A meat instant-read thermometer is the most reliable way to test meat, but you can also measure beef by color and texture. The finger test below, collectively with how the meat looks, helps you decide when the steak is ready for your desire.

RARE: Cook for 2 1/2 minutes on each side until the internal temperature reaches 135° F (57°C). A rare steak feels like the base of the thumb when the thumb and index finger touch. Steak has a juicy texture; while muscle fibers have firmed and the color is pinker, much moisture persists.

MEDIUM-RARE: Cook for about 3 minutes on each side until the internal temperature reaches 145° F (63°C). A medium-rare steak has a similar texture to rare but is pinker and firmer, feeling like the thumb’s base when the thumb and middle finger touch.

MEDIUM: Cook for about 5 minutes on each side until the temperature reaches 160° F (71 °C), most of the proteins clump together, and the meat is light brown. Firm and moist, it feels like the base of the thumb when the thumb and ring finger touch.

Welldone: Cook for about 6 minutes on each side until the internal temperature reaches 165° F (74°C); the steak is tougher, drier, and darker as more proteins coagulate and force moisture from cells. Steak feels like the base of the thumb when the thumb and little finger touch.

How To Cook A Steak In A Cast Iron Skillet With Butter In Oven

Step 1. Heat a 10-to-12-inch skillet and place the skillet in a 500°F oven. Remove the ribeye from the refrigerator, and bring it to room temperature.

Step 2. Once the oven reaches 500 °F, remove the skillet from the oven and place it on the stove over medium-high heat for 5 minutes. Lightly coat the steak with oil and season both sides with a large kosher salt and ground black pepper pinch.

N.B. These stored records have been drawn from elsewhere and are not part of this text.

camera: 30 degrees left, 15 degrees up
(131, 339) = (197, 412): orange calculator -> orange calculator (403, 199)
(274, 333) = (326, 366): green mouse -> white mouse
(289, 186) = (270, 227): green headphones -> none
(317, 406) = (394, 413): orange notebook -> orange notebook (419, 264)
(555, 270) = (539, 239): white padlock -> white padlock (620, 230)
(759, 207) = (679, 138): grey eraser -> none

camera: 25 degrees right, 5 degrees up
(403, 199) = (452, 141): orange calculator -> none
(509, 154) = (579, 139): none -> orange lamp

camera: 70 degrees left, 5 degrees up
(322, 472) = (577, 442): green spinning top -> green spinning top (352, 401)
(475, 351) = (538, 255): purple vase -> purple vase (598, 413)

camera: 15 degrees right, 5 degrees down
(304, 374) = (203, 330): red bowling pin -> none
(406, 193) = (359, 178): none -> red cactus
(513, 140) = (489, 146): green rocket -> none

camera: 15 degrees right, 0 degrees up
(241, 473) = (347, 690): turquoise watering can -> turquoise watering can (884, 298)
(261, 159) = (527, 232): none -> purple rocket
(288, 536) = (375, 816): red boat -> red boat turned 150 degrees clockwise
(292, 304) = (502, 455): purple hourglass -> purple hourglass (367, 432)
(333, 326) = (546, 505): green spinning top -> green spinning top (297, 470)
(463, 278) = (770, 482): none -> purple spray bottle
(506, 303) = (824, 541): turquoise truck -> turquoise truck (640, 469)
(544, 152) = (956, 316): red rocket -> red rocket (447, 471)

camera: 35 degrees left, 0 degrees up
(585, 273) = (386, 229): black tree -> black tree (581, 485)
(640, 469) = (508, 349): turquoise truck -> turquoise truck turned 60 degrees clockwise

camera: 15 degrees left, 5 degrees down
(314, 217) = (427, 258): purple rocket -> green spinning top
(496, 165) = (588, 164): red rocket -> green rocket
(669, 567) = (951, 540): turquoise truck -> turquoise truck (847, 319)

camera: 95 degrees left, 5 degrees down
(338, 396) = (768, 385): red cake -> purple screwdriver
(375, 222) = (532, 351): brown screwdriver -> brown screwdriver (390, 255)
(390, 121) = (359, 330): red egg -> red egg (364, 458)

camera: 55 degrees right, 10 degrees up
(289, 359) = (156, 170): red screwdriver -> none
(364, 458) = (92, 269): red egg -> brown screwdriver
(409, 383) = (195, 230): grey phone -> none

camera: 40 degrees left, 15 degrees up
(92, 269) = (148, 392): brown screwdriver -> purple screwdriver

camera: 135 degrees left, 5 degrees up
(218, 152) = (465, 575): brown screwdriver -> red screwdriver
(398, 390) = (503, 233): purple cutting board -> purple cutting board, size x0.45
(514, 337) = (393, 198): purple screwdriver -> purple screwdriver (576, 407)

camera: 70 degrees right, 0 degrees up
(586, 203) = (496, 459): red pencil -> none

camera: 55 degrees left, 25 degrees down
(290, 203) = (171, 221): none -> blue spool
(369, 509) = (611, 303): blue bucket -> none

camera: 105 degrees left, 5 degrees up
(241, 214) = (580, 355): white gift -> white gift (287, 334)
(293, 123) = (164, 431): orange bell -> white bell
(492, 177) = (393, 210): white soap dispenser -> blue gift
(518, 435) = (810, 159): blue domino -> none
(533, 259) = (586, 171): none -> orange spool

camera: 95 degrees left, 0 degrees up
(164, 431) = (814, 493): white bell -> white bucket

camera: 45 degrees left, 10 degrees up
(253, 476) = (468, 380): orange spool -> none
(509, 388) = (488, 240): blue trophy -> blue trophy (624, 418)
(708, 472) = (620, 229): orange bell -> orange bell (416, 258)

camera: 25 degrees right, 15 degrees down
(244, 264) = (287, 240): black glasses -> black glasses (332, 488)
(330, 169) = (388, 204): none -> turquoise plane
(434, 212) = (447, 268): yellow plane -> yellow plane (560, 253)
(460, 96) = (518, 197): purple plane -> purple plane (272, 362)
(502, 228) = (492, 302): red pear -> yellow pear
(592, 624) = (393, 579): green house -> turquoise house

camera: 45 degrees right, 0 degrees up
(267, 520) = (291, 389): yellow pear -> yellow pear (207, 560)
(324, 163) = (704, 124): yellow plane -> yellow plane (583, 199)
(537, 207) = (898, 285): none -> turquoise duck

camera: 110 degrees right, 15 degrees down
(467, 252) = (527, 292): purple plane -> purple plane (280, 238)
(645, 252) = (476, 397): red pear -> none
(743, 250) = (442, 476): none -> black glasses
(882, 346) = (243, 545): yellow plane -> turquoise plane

Step 3. Instantly lay the rib eye in the center of the hot skillet. Sear for 30 seconds; don’t move the ribeye. Turn the ribeye over, and cook for an additional 2 minutes. (If you prefer medium-cooked steak, add a minute to each turn.) Turn over the steak with tongs and sear for 30 seconds, then place the skillet straight into the oven for 2 minutes.

Step 4. Place a pat of herb butter on top of the ribeye, take the steak out of the skillet, cover loosely with foil, and rest for 2 minutes as the butter melts.

Pan Seared Cast Iron Ribeye Steak

4 from 134 votes
Servings

1

servings
Prep time

10

minutes
Cooking time

15

minutes

Gordon Ramsay’s Pan Seared Ribeye Steak

Ingredients

  • One bone-out ribeye steak, 1 .5-In. thick

  • 1 Tbsp. Canola oil to coat pan

  • Pinch Kosher salt and fresh ground black pepper to taste

  • Herb Butter

Directions

  • Heat a 10-to-12-inch cast-iron skillet in a 500°F oven. Remove the ribeye from the refrigerator, and bring it to room temperature.
  • Once the oven reaches 500°F, remove the skillet from the oven and place it on the stove over high heat for 5 minutes. Lightly coat the steak with oil and season both sides with a large salt and black pepper pinch.
  • Instantly place the ribeye in the center of the hot skillet. Sear for 30 seconds; don’t move the ribeye. Turn the ribeye over, and cook for an additional 2 minutes. (If you prefer medium-cooked steak, add a minute to each turn.) Turn over the steak with tongs and sear for 30 seconds, then place the skillet straight into the oven for 2 minutes.
  • Place a pat of herb butter on top of ribeye, remove steak out from skillet, cover loosely with foil, and rest for 2 minutes as butter melts.

Recipe Video

Notes

  • Adapted from Gordon Ramsay’s Hell’s Kitchen

John Siracusa

Cooking, for me, has always been an "art" infused with traditions. My career was inspired by Hell's Kitchen, the West Side of Manhattan, which boasts one of N.Y. City's best independent restaurant communities, along with Gordon Ramsay's no-nonsense approach towards always being your best.